I was interviewed by the Wall Street Journal around 2000±a year or so about Wingdings when there was a moral panic about what happened if you typed NYC in the wingdings font (I was editing a typography magazine at the time which is how the reporter found me). I patiently explained that the arrangement of characters in dingbat fonts is generally arbitrary with patterns generally dictated by character code more than anything else and that as someone who knew Chuck Bigelow and Kris Holmes, I could vouch that they were not, in fact, anti-semites.
(There was an article I read, I think in the Chicago Tribune, around that time which indicated that by having my name appear in the newspaper I had slightly increased my probability of being kidnapped. My probability, according to their formula, was still less than 1% and true to form, I have yet to be kidnapped.)
I disagree with the arbitrary arrangement of characters.
If you write NYC in Webdings, you have an eye, a heart and a skyline, which I read as "I love New York". Could be a coincidence, but very unlikely IMO.
####
Write the next part of the Wingdings passage, starting after its last sentence. The data that comes next is separate material, unrelated to the Wingdings passage.

* **Record excerpts**:
####
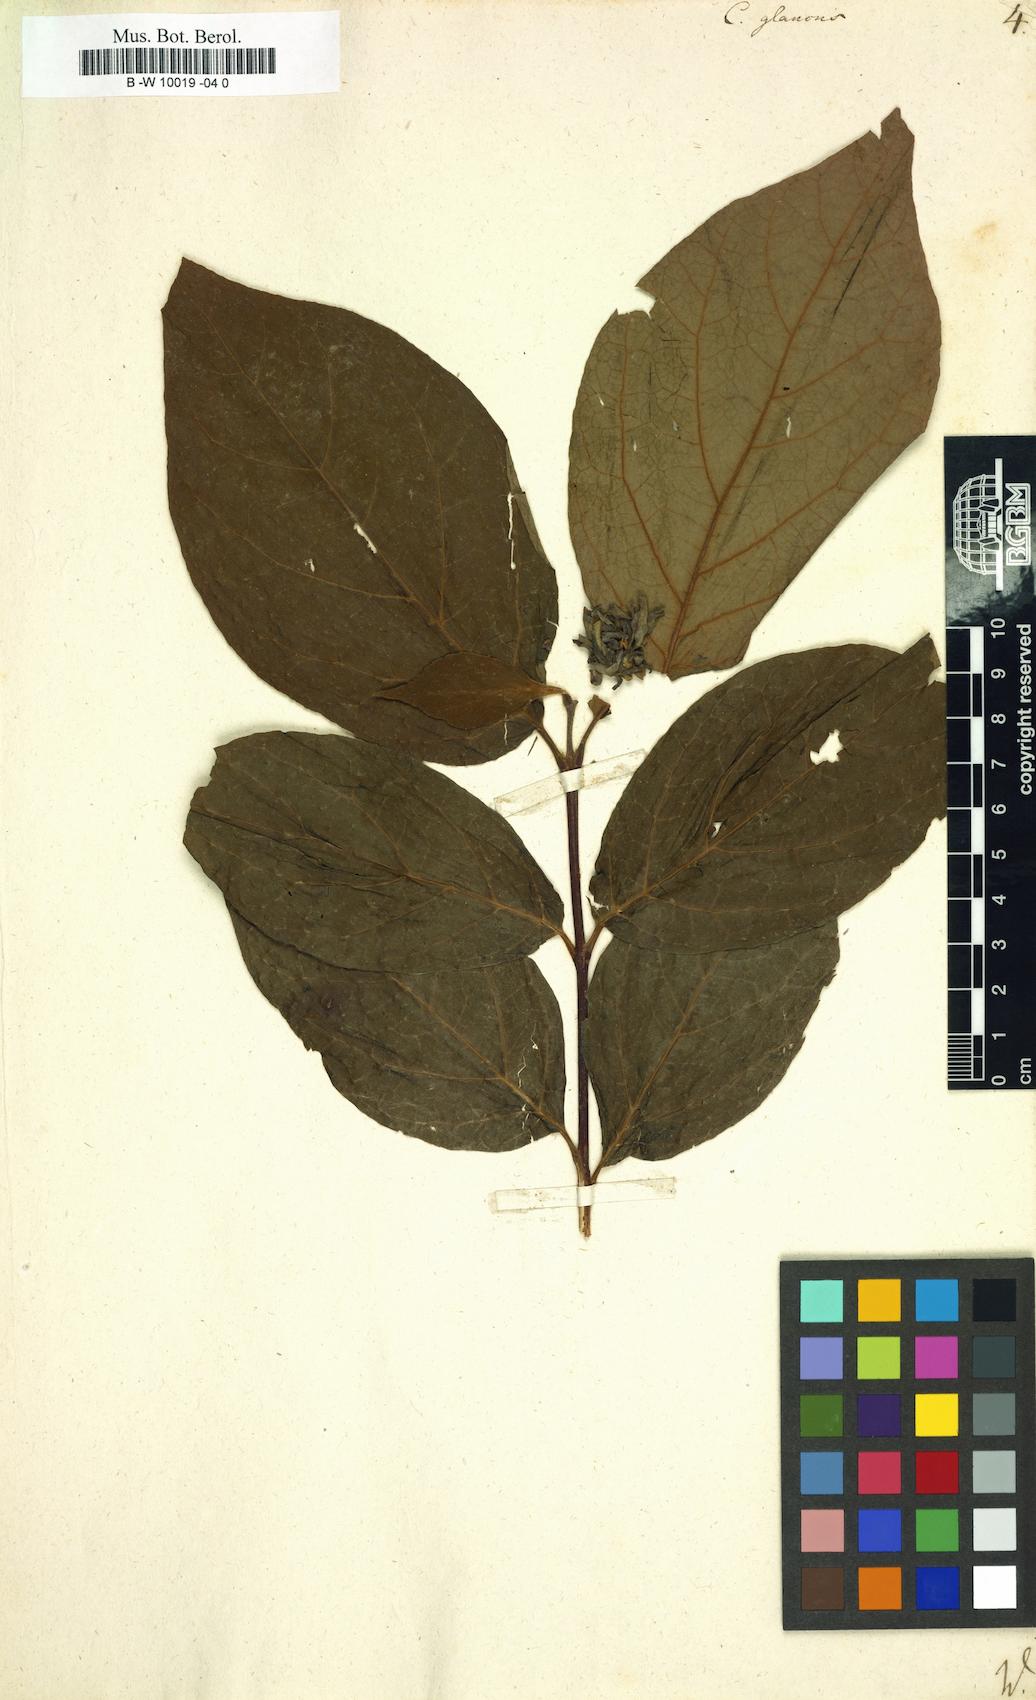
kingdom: Plantae
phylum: Tracheophyta
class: Magnoliopsida
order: Laurales
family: Calycanthaceae
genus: Calycanthus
####
* **Answer space**:
> Following the controversy over possible anti-Semitic messages in the Wingdings font, Connare intentionally rendered the Webdings character sequence "NYC" as an eye, a heart, and a city skyline, referring to the I Love New York logo.
Thanks, I always assumed (without checking) that Webdings preceeded Wingdings and thought this would have been a tasteless easter egg of a font designer. If Wingdings existed before Wingdings, all this makes more sense.
I was thinking about why Wingdings, a popular phenomenon in Word docs, didn’t translate into the web, chat, and mobile SMS until the iPhone let us add the Japanese emoji keyboard.
The technical difference that I can see is that Wingdings is mapped to English letters (I.E. the same code points), whereas emoji are mapped to their own code points. So while Wingdings are typed using the standard keyboard, emoji (still today) requires a dedicated program/menu/keyboard to select them.
Additionally, font is often ignored/lost in transmission, in things like email, web text boxes, SMS. So what made emoji just work is that it used unique code points, not reusing other characters’ code points.
I suspect your “additionally” part is in fact the main reason. Emojis in Japanese phones were transmitted not by font information, but dedicated code points like Unicode. East Asian SMS systems need to implement multi-byte encoding for “real characters” anyway so it’s considerably less friction to add some fun ones. That’s much more difficult argument to make if you’re designing a system for the American audience.
> East Asian SMS systems need to implement multi-byte encoding for “real characters” anyway so it’s considerably less friction to add some fun ones. That’s much more difficult argument to make if you’re designing a system for the American audience.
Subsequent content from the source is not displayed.